At the very least, there's a distinction that needs to be made, between those who "uncritically accept" their privileged role, and those who actively work to maintain it. In the former case, I am more than willing to espouse the virtues of dialogue, and the attempt to reason. If someone simply hasn't thought things through in a careful way, I think it is crucial to try to help them do so. Ignorance is not a character flaw. But, if you refuse to think critically, to listen, to engage, then you have actively refused to participate in dialogue, or to reason. Ignorance may not be a character flaw, but I believe that willful ignorance is.


Muder speaks of the danger of an implacable resentment on the part of the dis-privileged, but says nothing of even the possibility of an implacable sense of entitlement on the part of the privileged. He writes that "it never works to ask others for empathy without offering it back to them," but he seems only to be writing that to those he sees as needing to "win over" the privileged. The message seems to be that the dis-privileged must meet the privileged in the proverbial middle, taking care to coax them gently into non-hegemony in a way that makes them comfortable and soothes their wounded psyches. 


Now, one problem here is that meeting in the middle only works if the middle is actually where we should be. Consider the current national discourses on climate change and evolution. If what you're saying is counter-factual, meeting you halfway is a mistake. In terms of privilege, if I say "we need to level the playing field," and you say, "I'm used to being at the top of a mountain -- how about we just make it a smaller mountain," then you're still privileged, and I'm still fighting an uphill battle. That may be an example of compromise, but it's not really justice, which, as Muder points out, is what's at stake.
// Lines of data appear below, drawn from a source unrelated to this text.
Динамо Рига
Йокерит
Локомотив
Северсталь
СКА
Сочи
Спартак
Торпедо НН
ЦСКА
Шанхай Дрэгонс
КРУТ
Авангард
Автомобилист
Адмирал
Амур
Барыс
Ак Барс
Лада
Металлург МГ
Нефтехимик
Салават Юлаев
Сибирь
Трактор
But, even more than this, I believe that there is a real and significant injustice in expecting people to ask nicely that someone stop hating, oppressing, or otherwise mistreating them.


As someone in the comments pointed out, "allies" (those invited to the Muder's proverbial party, but sympathetic to the concerns of those excluded from it) may be able to ask nicely, to supportively validate the good-personhood of those peers they hope to persuade to more enlightened treatment of their friends outside. But they're able to do that because they're at the party. They stand shoulder to shoulder with the privileged group -- they're not being directly threatened or hurt by the inequality in question. The fact that they're on the same level makes them well-placed to offer a supportive shoulder to those for whom the world seems suddenly incoherent or antagonistic, even as they attempt to persuade them of the error of their ways. But, while those struggling to gain full recognition of their human dignity *may* be generous enough to attempt to rehabilitate those who have denied it, to insist that they must be, or even always *can* be, is to claim yet another unwarranted privilege.
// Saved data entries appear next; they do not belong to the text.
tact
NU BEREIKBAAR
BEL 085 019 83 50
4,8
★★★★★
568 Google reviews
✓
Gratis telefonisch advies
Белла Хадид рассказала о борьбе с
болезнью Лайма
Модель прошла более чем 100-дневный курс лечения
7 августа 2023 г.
If you refuse to acknowledge an inequality that diminishes my personhood, it is not my job to preserve your positive self-image. If you are working to maintain a status quo that denies my full and foundational human dignity or threatens my well being, I shouldn't be expected to care about winning you over, or to try and lessen your feelings of disorientation when I defend myself. I should only be expected to care that you immediately stop diminishing my personhood, denying my dignity, or threatening my well being, regardless of whether or not you've been won over or convinced of my full humanity. If we're all at the party, and we're standing side by side, perhaps we can have a mutually open-minded and sympathetic conversation. But, if you've got your foot on my neck, you can't reasonably expect me to care if my throwing you off upsets your balance.


1 comment:

  1. Yes, this. It's really the tone argument, which is an absurd thing and very much the assertion of privilege in itself. (Which is something I hadn't quite articulated, so thank you.)